The Department of Canadian Heritage has vetoed a bailout of money-losing daily newspapers. Staff earlier noted any bankruptcy of the nation’s largest daily publisher, Postmedia Network Canada Corp. and its Sun tabloid subsidiary, would leave 28 cities without a daily newspaper.
“Our approach will not be to bail out industry models that are no longer viable,” said Heritage Minister Mélanie Joly. “Rather, we will focus our efforts in supporting innovation, experimentation and transition to digital.”
Postmedia has reported annual losses as high as $263.4 million. Joly’s department in memos earlier obtained through Access To Information said subsidies should target “the next generation of Canadian publishers”. Joly yesterday said the department would consider “start-up funding” for new digital media.
No regulations were detailed. Digital start-ups are currently eligible to apply for modest grants, typically under $50,000, through a “business innovation” program. The fund is part of a larger $79 million-a year Canada Periodical Fund that mainly subsidizes weeklies and periodicals. Blacklock’s has neither solicited nor accepted taxpayers’ subsidies.
“As more publications add mobile versions or move fully online, what’s important to Canadians is that they continue to publish original Canadian content, and that our programs provide the support they need to innovate,” said Joly. The Minister noted current eligibility for grant applicants “is still based upon dwindling numbers of print subscribers.”
Some thirty-seven print dailies have folded in Canada since 2008 including the Guelph Mercury, Halifax Daily News, Kamloops Daily News, Nanaimo Daily News and Prince Rupert Daily News.
Joly’s department in a report Research Study On The Impact Of Digital On The Magazine Industry noted paid circulation for periodicals had fallen sharply. Circulation of Reader’s Digest in Canada has declined from 1.5 million to an average 327,000 since 1970. Reader’s Digest continues to receive $1.5 million a year through the Periodical Fund.

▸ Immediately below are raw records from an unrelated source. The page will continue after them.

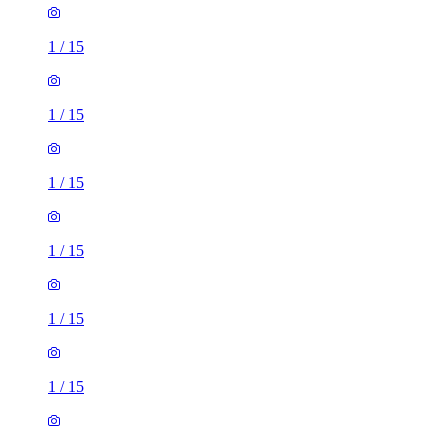
1
/
15
1
/
15
1
/
15
1
/
15
1
/
15
1
/
15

Maclean’s has seen paid circulation fall from 294,000 to 226,000 in the period from 2014 to 2016. Maclean’s also receives $1.5 million in annual aid. Rogers Media, Maclean’s publisher, last January restricted its print run from weekly to monthly.

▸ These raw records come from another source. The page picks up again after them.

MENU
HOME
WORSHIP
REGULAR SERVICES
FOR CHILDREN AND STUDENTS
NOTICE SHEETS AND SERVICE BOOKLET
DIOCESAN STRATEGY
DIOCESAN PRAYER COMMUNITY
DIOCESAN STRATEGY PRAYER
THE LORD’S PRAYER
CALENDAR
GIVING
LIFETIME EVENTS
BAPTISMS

“The publishing industry is in flux at the moment,” said Magazine Industry. “No publishing operator has found the ‘right’ business model.”
Statistics Canada in a 2016 report Periodical Publishing calculated total industry revenues fell 18 percent from 2013, from nearly $2 billion to $1.6 billion. Advertising sales fell by a third, a decline of $349 million. Industry subscription sales fell 17 percent, by $80 million.